**What to work on**
Set down exactly the lines of the records from the top to the line containing "659 176 290"; include both.

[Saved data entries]
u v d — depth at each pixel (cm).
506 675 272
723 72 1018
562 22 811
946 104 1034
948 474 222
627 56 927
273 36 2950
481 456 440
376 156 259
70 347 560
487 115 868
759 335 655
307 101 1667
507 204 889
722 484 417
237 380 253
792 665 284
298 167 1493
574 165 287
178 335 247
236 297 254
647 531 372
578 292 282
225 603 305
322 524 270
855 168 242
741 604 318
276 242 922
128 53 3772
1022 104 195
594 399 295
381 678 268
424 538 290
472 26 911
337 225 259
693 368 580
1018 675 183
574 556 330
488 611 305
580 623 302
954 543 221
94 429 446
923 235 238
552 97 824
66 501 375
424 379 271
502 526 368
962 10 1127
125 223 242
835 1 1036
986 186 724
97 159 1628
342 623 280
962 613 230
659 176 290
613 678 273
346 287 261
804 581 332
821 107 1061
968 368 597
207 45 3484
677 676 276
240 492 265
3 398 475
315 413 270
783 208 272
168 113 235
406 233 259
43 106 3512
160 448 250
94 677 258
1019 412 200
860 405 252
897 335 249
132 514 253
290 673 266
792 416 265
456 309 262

**Solution to the problem**
u v d — depth at each pixel (cm).
506 675 272
723 72 1018
562 22 811
946 104 1034
948 474 222
627 56 927
273 36 2950
481 456 440
376 156 259
70 347 560
487 115 868
759 335 655
307 101 1667
507 204 889
722 484 417
237 380 253
792 665 284
298 167 1493
574 165 287
178 335 247
236 297 254
647 531 372
578 292 282
225 603 305
322 524 270
855 168 242
741 604 318
276 242 922
128 53 3772
1022 104 195
594 399 295
381 678 268
424 538 290
472 26 911
337 225 259
693 368 580
1018 675 183
574 556 330
488 611 305
580 623 302
954 543 221
94 429 446
923 235 238
552 97 824
66 501 375
424 379 271
502 526 368
962 10 1127
125 223 242
835 1 1036
986 186 724
97 159 1628
342 623 280
962 613 230
659 176 290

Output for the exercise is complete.